Zurück in die Zukunft

Die Anhänger folgen ihm, der Traum vom ersten Meistertitel seit 2002 ist lebendiger denn je. Nach dem Einstieg des angolanischen Investors Alvaro Sobrinho hat Sporting große Ziele. Mit Jesus glaubt man, dafür den richtigen Leitwolf gefunden zu haben. Ex-Trainer Marco Silva wurde diese Aufgabe trotz laufenden Vertrages und dem Pokalsieg, dem ersten Titel seit 2008, nicht mehr zugetraut.

Jesus sagt man nach, ein ausgeprägtes Auge für Talente zu haben. Die Liste an Spielern, die Benfica in den letzten Jahren gewinnbringend weiterverkaufen konnte, ist von Angel Di Maria über Nemanja Matic und Ramires beinahe unendlich fortführbar.

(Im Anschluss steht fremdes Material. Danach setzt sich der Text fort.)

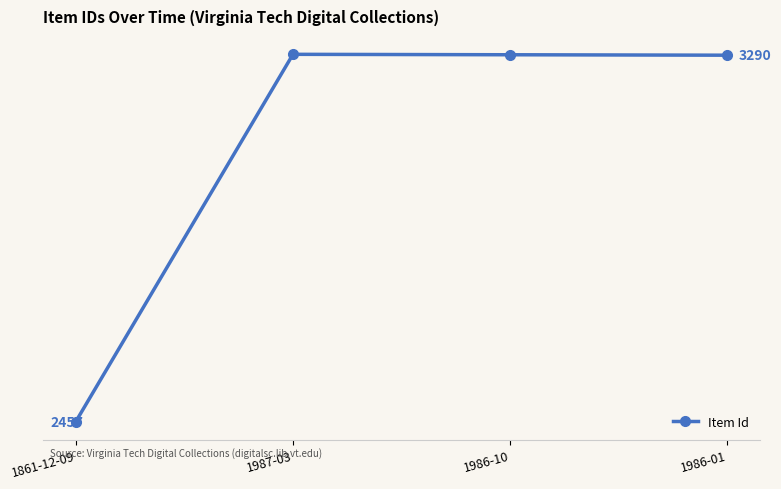

At which label does the data first exceed 3291?

1987-03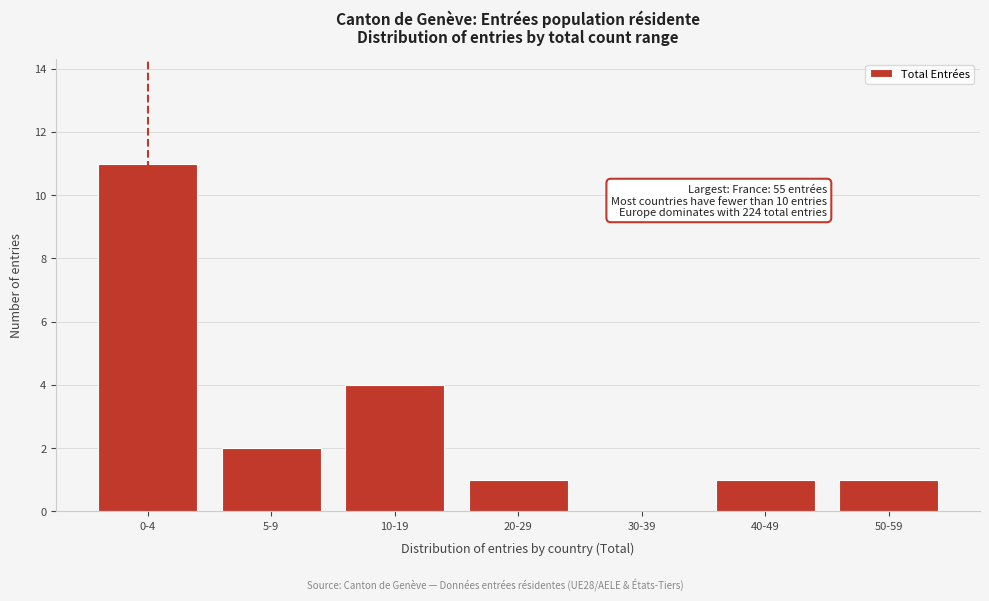

Reading right to left, extract all data points from this chart.

50-59=1	40-49=1	30-39=0	20-29=1	10-19=4	5-9=2	0-4=11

Bei Sporting findet er dafür beste Voraussetzungen vor: Sieben U21-Nationalspieler Portugals stehen derzeit im Kader, hinzu kommen vier weitere Akteure aus dem U-20-Kader der Selecao. "Die Qualität ist vorhanden", weiß auch der Portugiese selbst.

Persönliche Wiederauferstehung?

Bevor die glorreiche Zukunft beginnen kann, muss Jesus aber erst die Altlasten der Vergangenheit ablegen. Eine außergerichtliche Einigung mit Benfica soll Gerüchten zufolge in der Woche vor dem Hinspiel gegen ZSKA geplatzt sein, doch jeder einzelne Sieg und ganz besonders der Einzug in die Königsklasse bringt Jesus seiner persönlichen Wiederauferstehung als Trainer näher.

Mindestens einmal wird ihn die Vergangenheit aber noch einholen. Am 25. Oktober reist Jesus mit seinen Löwen ins Estadio da Luz. Dann wollen die Adler ihren Judas noch einmal leiden sehen.